A 26-year-old Caucasian female with no past medical history or family history of auto-immune disease presented to the emergency department with new onset painless left foot drop. A panel of blood tests revealed blood glucose of 49.9 mmol/L and raised blood ketone levels. The patient was referred to the diabetes team who made a clinical diagnosis of type 1 diabetes (T1DM) and insulin treatment was initiated. MYF-01-37 in vivo Elevated levels of diabetes auto-antibodies were subsequently detected. Nerve conduction studies demonstrated a left common peroneal nerve lesion with conduction block at the fibular head. After 2 weeks of insulin treatment, a significant improvement of her foot drop was observed and after 8 weeks she was walking normally. The most probable cause of her foot drop was acute diabetic mononeuropathy. To our knowledge, there are no similar cases in adult patients reported in the literature. Our case highlights the importance of physicians being aware of atypical presentation of new onset T1DM.
There is an increasing incidence of T1DM with more than half of patients presenting after the age of 20. Diabetic peripheral neuropathy can present both acutely and as a mononeuropathy. Although rare, clinicians should be aware of mononeuropathy as a presenting symptom of T1DM to avoid delay in the treatment initiation. This case highlights an unusual presentation of T1DM and illustrates the importance of the early diagnosis and management of T1DM.

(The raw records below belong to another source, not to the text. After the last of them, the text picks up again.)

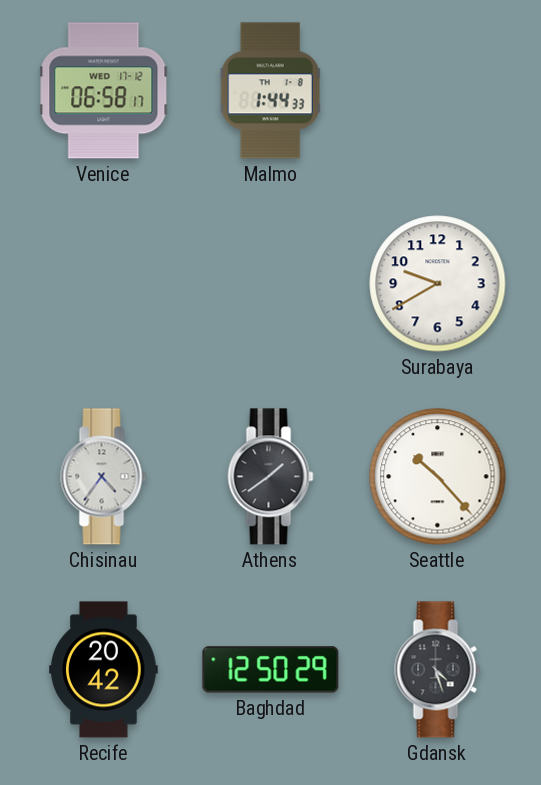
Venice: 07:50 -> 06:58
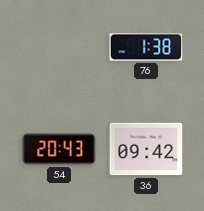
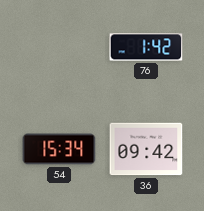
76: 1:38 -> 1:42
54: 20:43 -> 15:34
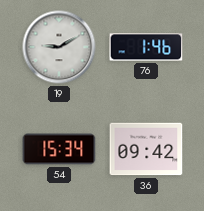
19: none -> 9:10
76: 1:42 -> 1:46
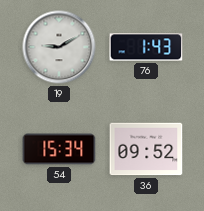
76: 1:46 -> 1:43
36: 09:42 -> 09:52
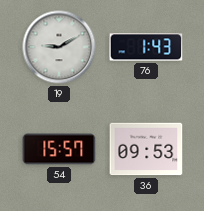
54: 15:34 -> 15:57
36: 09:52 -> 09:53
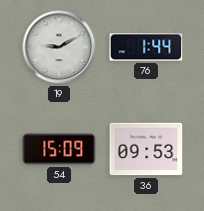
76: 1:43 -> 1:44
54: 15:57 -> 15:09
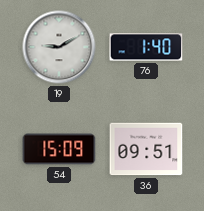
76: 1:44 -> 1:40
36: 09:53 -> 09:51
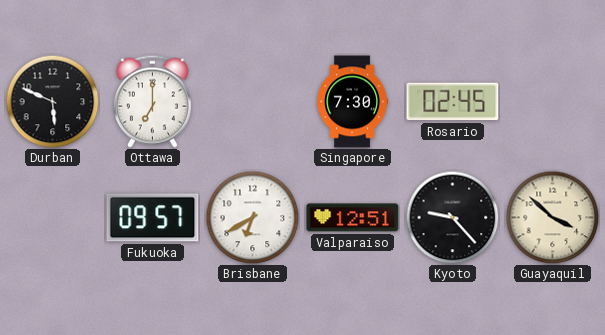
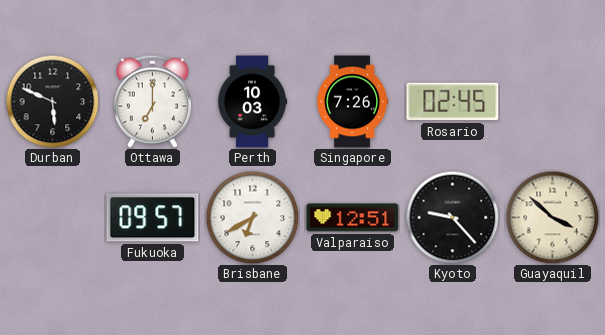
Perth: none -> 10:03
Singapore: 7:30 -> 7:26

There is an increasing incidence of T1DM with more than half of patients presenting after the age of 20. Diabetic peripheral neuropathy can present both acutely and as a mononeuropathy. Although rare, clinicians should be aware of mononeuropathy as a presenting symptom of T1DM to avoid delay in the treatment initiation. This case highlights an unusual presentation of T1DM and illustrates the importance of the early diagnosis and management of T1DM.